> Exercise instructions
Below are entries. Copy exactly the lines running from the line that holds "income securities. These instruments may be" to the line that holds "inconsistent with ESG", with both ends included.

> Data supplied
☆ ☆ ☆

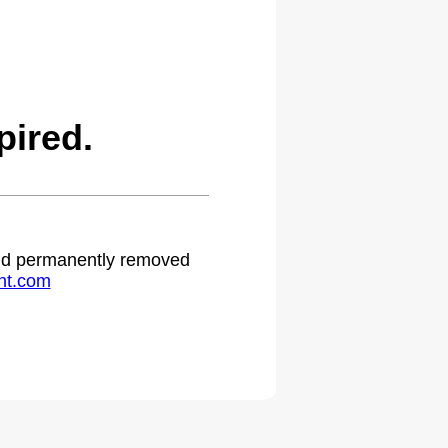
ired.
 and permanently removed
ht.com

☆ ☆ ☆

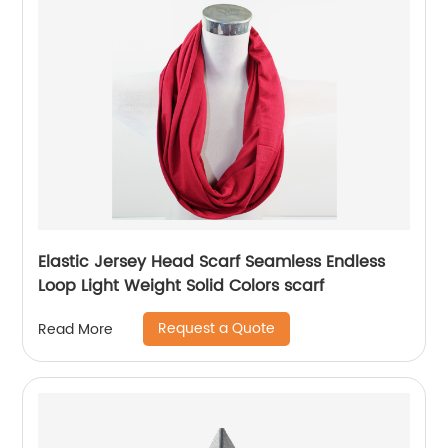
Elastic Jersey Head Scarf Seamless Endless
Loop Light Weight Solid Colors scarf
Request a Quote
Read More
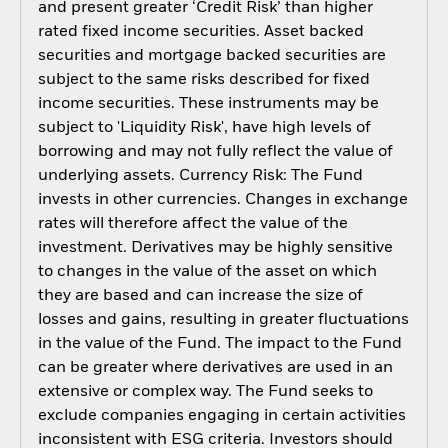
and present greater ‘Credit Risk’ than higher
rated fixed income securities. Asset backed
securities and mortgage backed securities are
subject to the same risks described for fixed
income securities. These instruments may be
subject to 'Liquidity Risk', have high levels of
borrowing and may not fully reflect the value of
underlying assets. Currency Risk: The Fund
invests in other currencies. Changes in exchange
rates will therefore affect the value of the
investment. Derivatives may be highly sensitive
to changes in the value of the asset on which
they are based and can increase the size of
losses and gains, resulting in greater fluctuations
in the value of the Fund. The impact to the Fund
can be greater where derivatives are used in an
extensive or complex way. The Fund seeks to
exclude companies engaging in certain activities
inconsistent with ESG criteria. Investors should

☆ ☆ ☆

> Your response
income securities. These instruments may be
subject to 'Liquidity Risk', have high levels of
borrowing and may not fully reflect the value of
underlying assets. Currency Risk: The Fund
invests in other currencies. Changes in exchange
rates will therefore affect the value of the
investment. Derivatives may be highly sensitive
to changes in the value of the asset on which
they are based and can increase the size of
losses and gains, resulting in greater fluctuations
in the value of the Fund. The impact to the Fund
can be greater where derivatives are used in an
extensive or complex way. The Fund seeks to
exclude companies engaging in certain activities
inconsistent with ESG criteria. Investors should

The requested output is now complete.